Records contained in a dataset
++++++++

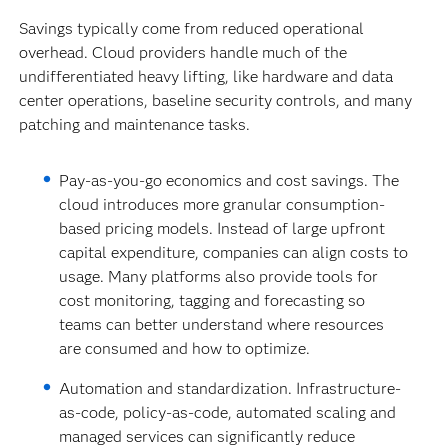
Savings typically come from reduced operational
overhead. Cloud providers handle much of the
undifferentiated heavy lifting, like hardware and data
center operations, baseline security controls, and many
patching and maintenance tasks.
Pay-as-you-go economics and cost savings.
The
cloud introduces more granular consumption-
based pricing models. Instead of large upfront
capital expenditure, companies can align costs to
usage. Many platforms also provide tools for
cost monitoring, tagging and forecasting so
teams can better understand where resources
are consumed and how to optimize.
Automation and standardization. Infrastructure-
as-code, policy-as-code, automated scaling and
managed services can significantly reduce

++++++++

Reproduce the text lines of the entries word for word, without the pictures.

*Result of this exercise*.
Savings typically come from reduced operational
overhead. Cloud providers handle much of the
undifferentiated heavy lifting, like hardware and data
center operations, baseline security controls, and many
patching and maintenance tasks.
Pay-as-you-go economics and cost savings.
The
cloud introduces more granular consumption-
based pricing models. Instead of large upfront
capital expenditure, companies can align costs to
usage. Many platforms also provide tools for
cost monitoring, tagging and forecasting so
teams can better understand where resources
are consumed and how to optimize.
Automation and standardization. Infrastructure-
as-code, policy-as-code, automated scaling and
managed services can significantly reduce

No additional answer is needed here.